> **WHAT TO PRODUCE**
Word for word, copy all the data and drop the pictures.

> **SOURCE INFORMATION**

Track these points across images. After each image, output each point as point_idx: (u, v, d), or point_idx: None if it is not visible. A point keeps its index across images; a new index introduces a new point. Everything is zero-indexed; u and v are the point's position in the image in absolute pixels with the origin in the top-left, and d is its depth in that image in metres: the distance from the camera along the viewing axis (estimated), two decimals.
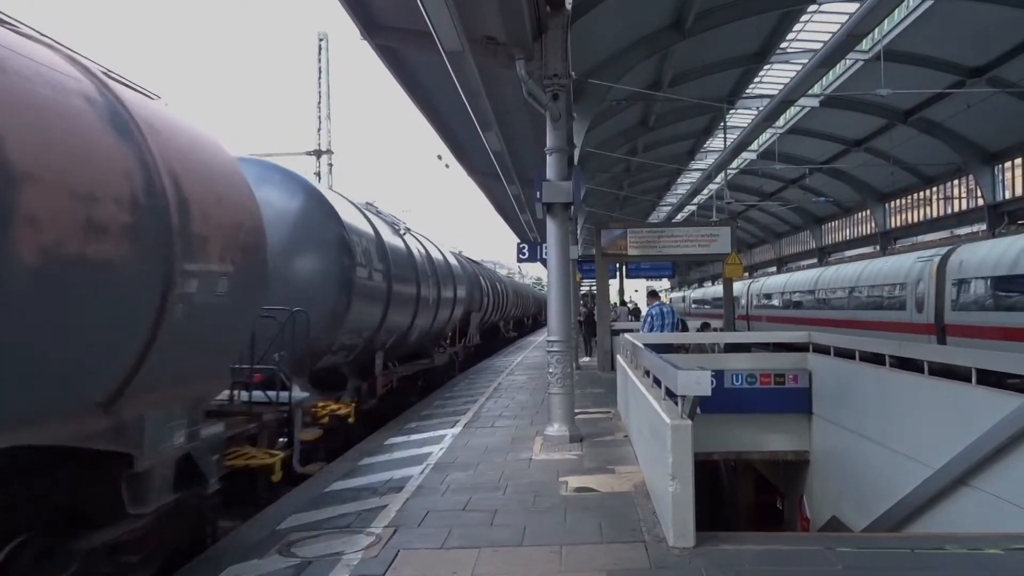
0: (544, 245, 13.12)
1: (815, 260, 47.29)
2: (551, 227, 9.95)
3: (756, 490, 14.92)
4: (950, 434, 7.59)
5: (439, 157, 28.83)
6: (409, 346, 14.25)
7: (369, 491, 7.18)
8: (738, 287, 35.27)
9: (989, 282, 15.68)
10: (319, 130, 44.63)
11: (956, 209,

> **WRITTEN ANSWER**
Track these points across images. After each image, output each point as point_idx: (u, v, d), or point_idx: None if it is not visible. A point keeps its index across images; a new index introduces a new point. Everything is zero-indexed; u and v are the point's position in the image in absolute pixels with the origin in the top-left, and d is its depth in that image in metres: the distance from the camera along the viewing axis (estimated), two decimals.
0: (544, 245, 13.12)
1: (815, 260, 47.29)
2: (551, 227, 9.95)
3: (756, 490, 14.92)
4: (950, 434, 7.59)
5: (439, 157, 28.83)
6: (409, 346, 14.25)
7: (369, 491, 7.18)
8: (738, 287, 35.27)
9: (989, 282, 15.68)
10: (319, 130, 44.63)
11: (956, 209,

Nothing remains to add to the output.